- **Source document**
※ ※ ※

- Born: March 30, 1786 Wilton, New Hampshire
- Died: January 2, 1839 (aged 52) Wilton
- Occupation: lawyer
- Known for: starch manufacture

= Samuel Abbot =

American lawyer

Samuel Abbot (March 30, 1786, Wilton, New Hampshire – January 2, 1839, Wilton) was an American lawyer and the inventor of a process which made starch from potatoes.

==Biography==

===Origins===
Samuel Abbot was the 11th of the 12 children of Abiel Abbot, a farmer and an early settler of Wilton, New Hampshire. His father was a staunch Whig, an officer of the militia during the Revolutionary War, often the representative from Wilton in the New Hampshire General Court, and much entrusted with the business of the town. He formed an excellent farm out of the wilderness. Of his 12 children, 10 lived to be adults. All of them were well educated, and three went to Harvard College: Abiel (a D.D., later of Peterborough), Jacob (later of Windham) and Samuel. Abiel Abbot Sr., was the son of Captain John Abbot of Andover, Massachusetts, who was descended, in the fifth generation, from George Abbot, who emigrated from Yorkshire, England, and settled in Andover in 1643.

===Education===
Samuel Abbot pursued his preparatory studies in part under his brother Abiel, but was chiefly fitted for college at the public school at Andover, Massachusetts, which was known for the accuracy of its instruction and the scholars it offered for admission to universities. Samuel graduated from Harvard in 1808.

Soon after his graduation, Samuel Abbot entered the law office of C. H. Atherton, Esq., of Amherst, New Hampshire, as a student at law. Atherton availed himself of Samuel's classical knowledge to prepare his son, C. G. Atherton, later a United States senator, for college. For this purpose, Samuel resided for a time with the Atherton family. Samuel Abbot was admitted to the bar in 1812, and practiced his profession, first at Wilton, and then at Dunstable (now Nashua, New Hampshire).

===Law practice===
In 1817, Abbot opened his law office at Ipswich, Massachusetts. Here his professional efforts were favorably noticed by the judges of the Supreme Judicial Court as indicating a well disciplined and argumentative mind. He would undoubtedly have met with success at the bar if his tastes had corresponded with the duties of his profession. It much better accorded with Abbot's feelings to pay the debt of a poor man, than to pocket the fee of a suit against him. His profession was no favorite with him, and he surrendered the prospects it offered to the natural bent of his mind in following a course of general reading.

===Starch factory===
In his course of reading, Abbot was particularly attentive to chemistry and mechanics, which had long been favorite pursuits with him. His aim was to apply them to the useful purposes of life. The qualities and uses of that most common of vegetables, the potato, with the machinery by which its flour might be extracted on a large scale by horse or water power, early attracted his attention. A starch factory at Wilton, under the care of his brother Ezra, was the result of his genius.

In 1818, Samuel returned to Wilton for the purpose of superintending and improving the starch manufacturing concern. Here, and occasionally in the nearby town of Jaffrey, where a branch of the business had been established, he spent the remainder of his life, devoting his time principally to literary and scientific pursuits, and for relaxation to business and mechanical labor.

※ ※ ※

- **Given material**
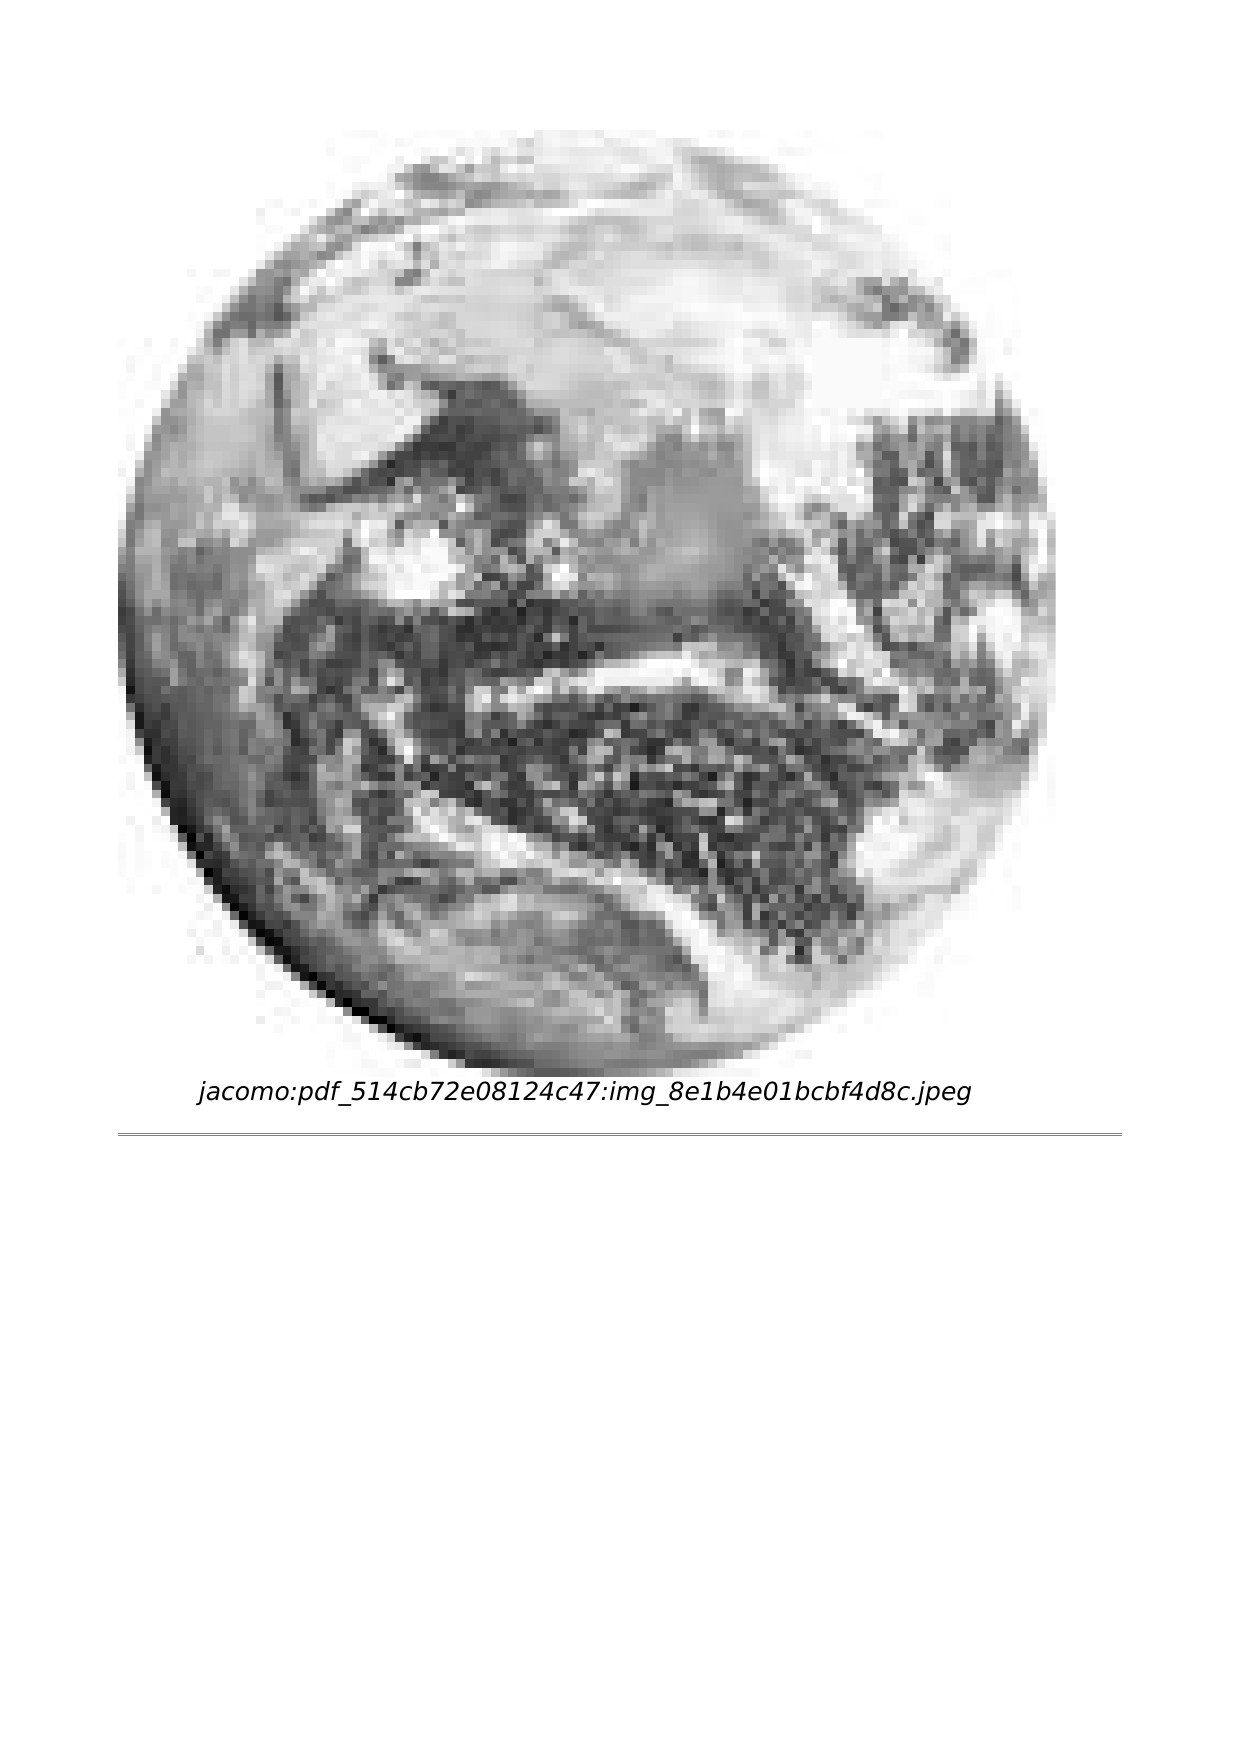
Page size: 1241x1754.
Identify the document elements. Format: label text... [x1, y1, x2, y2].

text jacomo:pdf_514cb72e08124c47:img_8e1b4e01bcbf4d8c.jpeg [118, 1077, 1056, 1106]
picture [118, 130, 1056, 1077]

※ ※ ※

- **Request A**
According to the Samuel Abbot biography, in what year did Abbot graduate from Harvard?
- **Request B**
Continue the Samuel Abbot biography from the point where it stops.

- **Expected output A**
1808

- **Expected output B**
The flour of the potato recommended itself to the proprietors of the cotton cloth factories in New England for use as sizing, in preference to starch made from wheat flour. The demand for potato flour became general, and its manufacture a source of profit. The farmers of the neighborhood were also much benefitted in their agriculture by this manufacturer, as it afforded them a home market and ready pay for one of their most abundant and safest crops.

===Scientific pursuits===
In his continuing studies, Abbot informed himself on most of the discoveries of the modern science of that time, so that it was difficult to touch on any subject, however abstruse, with which he had not made himself acquainted, and on which he could not throw light and give information. The peculiar characteristics of his mind were accuracy, caution, and clearness. With a quickness almost like intuition, he detected the weakness or fallacy of an argument, and no man saw more clearly its legitimate application or the point at which its force ceased.

In experimental philosophy, such was his caution that he was seldom if ever misled by his facts to form an erroneous theory. In 1828, when the "pneumatic paradox," as it was called, was attracting the attention of scholars, he first suggested a true theory, which was afterwards experimentally proved by his nephew, Jos. H. Abbot, and an article thereon published in the American Journal of Science and Arts.

In 1837-1838, he detected the fallacy of the instrument called the geometer, to which the attention of Congress was then called. The instrument supposedly applied an alleged discovery in magnetism by which, in addition to the direction of the North Pole, latitude could be ascertained.

===Religious and civic pursuits===
Theology was a favorite pursuit of Samuel Abbot. Without being a religious disputant, he was well versed in the history of Christianity and its various sects. Very few among the clergy were better skilled in Biblical criticism, or better acquainted with the religious controversies of the day. Tolerant and kind to all Christian sects, he embraced the Unitarian as distinguished from the Trinitarian faith.

In establishing and sustaining a Lyceum for Wilton, as well as in creating libraries for the town, for the parish, for the Sunday school, and for the Sabbath reading room, Samuel Abbot was a leading agent and liberal contributor. He represented the town in the state legislature for five years. He was a member of the school committee. He was a superintendent of the Sunday school and a lecturer before the Lyceum.

He took a lively interest in the morals and education of the young and conferred benefits on the rising generation, the extent and magnitude of which cannot be calculated. If he did not create, he at least did much to sustain and perpetuate that standard of morals and taste for reading and education by which Wilton was distinguished in the men and scholars which proceeded from her loins.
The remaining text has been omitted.